You can be charged with vandalism if you deliberately destroy another person's property. For example, if you damage a neighbor's fence because you think it has encroached on your property, the neighbor can accuse you of vandalism. Below are some of the defenses you can use against vandalism charges.
Lack of Intent
Vandalism is an intentional crime; thus, you may succeed with your defense if you can prove that you did not intend to commit the crime. Consider a case in which your tree-trimming endeavors ends up breaking a neighbor's window. If the neighbor has accused you of vandalizing their home, you can use the lack of intent defense if you can prove that your intention was to trim your trees and not to damage the neighbor's property.

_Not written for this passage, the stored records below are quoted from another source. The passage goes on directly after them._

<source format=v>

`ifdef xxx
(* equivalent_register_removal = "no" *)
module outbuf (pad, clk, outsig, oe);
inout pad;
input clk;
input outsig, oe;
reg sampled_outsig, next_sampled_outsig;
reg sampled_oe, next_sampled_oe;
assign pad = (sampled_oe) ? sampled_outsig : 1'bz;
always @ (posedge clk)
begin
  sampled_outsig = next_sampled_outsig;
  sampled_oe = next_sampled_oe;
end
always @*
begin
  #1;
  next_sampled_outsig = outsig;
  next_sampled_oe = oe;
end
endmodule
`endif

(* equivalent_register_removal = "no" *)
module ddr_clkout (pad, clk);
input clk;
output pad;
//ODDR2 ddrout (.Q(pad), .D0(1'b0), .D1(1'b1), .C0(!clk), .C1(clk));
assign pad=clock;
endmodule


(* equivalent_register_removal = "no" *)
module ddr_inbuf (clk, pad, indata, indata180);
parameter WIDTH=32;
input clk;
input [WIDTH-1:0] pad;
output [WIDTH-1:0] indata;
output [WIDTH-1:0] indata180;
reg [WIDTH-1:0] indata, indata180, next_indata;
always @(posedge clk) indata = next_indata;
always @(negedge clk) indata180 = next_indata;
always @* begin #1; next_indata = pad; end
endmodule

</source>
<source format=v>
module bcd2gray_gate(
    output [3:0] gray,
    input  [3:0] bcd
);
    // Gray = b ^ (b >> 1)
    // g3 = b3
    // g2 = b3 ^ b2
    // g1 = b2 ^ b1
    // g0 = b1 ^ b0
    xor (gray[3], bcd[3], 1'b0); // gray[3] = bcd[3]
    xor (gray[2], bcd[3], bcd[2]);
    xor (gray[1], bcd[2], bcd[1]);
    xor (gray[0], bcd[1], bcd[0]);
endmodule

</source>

This means accidental damage also doesn't count as vandalism. For example, if you were backing out of the driveway and accidentally crashed into a parked car, your actions wouldn't count as vandalism. You would be civilly liable for the damages, yes, but not guilty of a crime.

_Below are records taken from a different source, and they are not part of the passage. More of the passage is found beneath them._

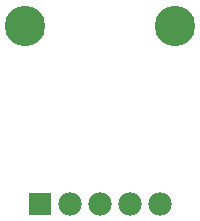
<source format=gbr>
G04 EAGLE Gerber RS-274X export*
G75*
%MOMM*%
%FSLAX34Y34*%
%LPD*%
%INSoldermask Bottom*%
%IPPOS*%
%AMOC8*
5,1,8,0,0,1.08239X$1,22.5*%
G01*
%ADD10C,3.419200*%
%ADD11R,1.981200X1.981200*%
%ADD12C,1.981200*%


D10*
X25400Y165100D03*
X152400Y165100D03*
D11*
X38100Y13970D03*
D12*
X63500Y13970D03*
X88900Y13970D03*
X114300Y13970D03*
X139700Y13970D03*
M02*

</source>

Vandalism can only occur without the owner's permission. Therefore, you have not committed vandalism if the owner of the damaged or defaced property gave you permission to commit the alleged act. Consider a case in which a friend requests you to fix a dent on their car. If the neighbor is not satisfied with the result and accuses you of vandalism, you can use the consent defense to escape the charges.
Mistake of Ownership
Vandalism only applies if you deface or damage another person's property. For example, spray painting a neighbor's fence would be vandalism, while spray painting your fence is not vandalism. Thus, a mistake of ownership may help you deal with the charges. Say you bought a home and genuinely believed that the fence separating you from the nearby empty lot is yours. If you paint the fence and the owner accuses you of vandalism, you may use a mistake of ownership as a defense.

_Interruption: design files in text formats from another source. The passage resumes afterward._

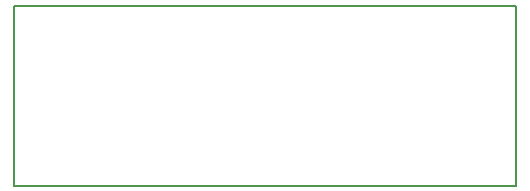
<source format=gbr>
G04 #@! TF.GenerationSoftware,KiCad,Pcbnew,(5.0.1)-4*
G04 #@! TF.CreationDate,2018-11-27T13:12:11-07:00*
G04 #@! TF.ProjectId,robot,726F626F742E6B696361645F70636200,rev?*
G04 #@! TF.SameCoordinates,Original*
G04 #@! TF.FileFunction,Profile,NP*
%FSLAX46Y46*%
G04 Gerber Fmt 4.6, Leading zero omitted, Abs format (unit mm)*
G04 Created by KiCad (PCBNEW (5.0.1)-4) date 11/27/2018 1:12:11 PM*
%MOMM*%
%LPD*%
G01*
G04 APERTURE LIST*
%ADD10C,0.200000*%
%ADD11C,0.150000*%
G04 APERTURE END LIST*
D10*
X132080000Y-57785000D02*
X132080000Y-55880000D01*
X174625000Y-57785000D02*
X174625000Y-55880000D01*
D11*
X132080000Y-71120000D02*
X132080000Y-57785000D01*
X174625000Y-71120000D02*
X132080000Y-71120000D01*
X174625000Y-57785000D02*
X174625000Y-71120000D01*
X174625000Y-55880000D02*
X132080000Y-55880000D01*
M02*

</source>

Accusations of vandalism usually arise during protests or demonstrations. For example, you may be involved in a peaceful protest against a proposed local law when a few people in the crowd decide to egg the police or spray paint some properties. During the commotion, it is easy for the police to arrest the wrong people for the crime. You can use mistaken identity, if you can prove you didn't commit the actions, in such cases.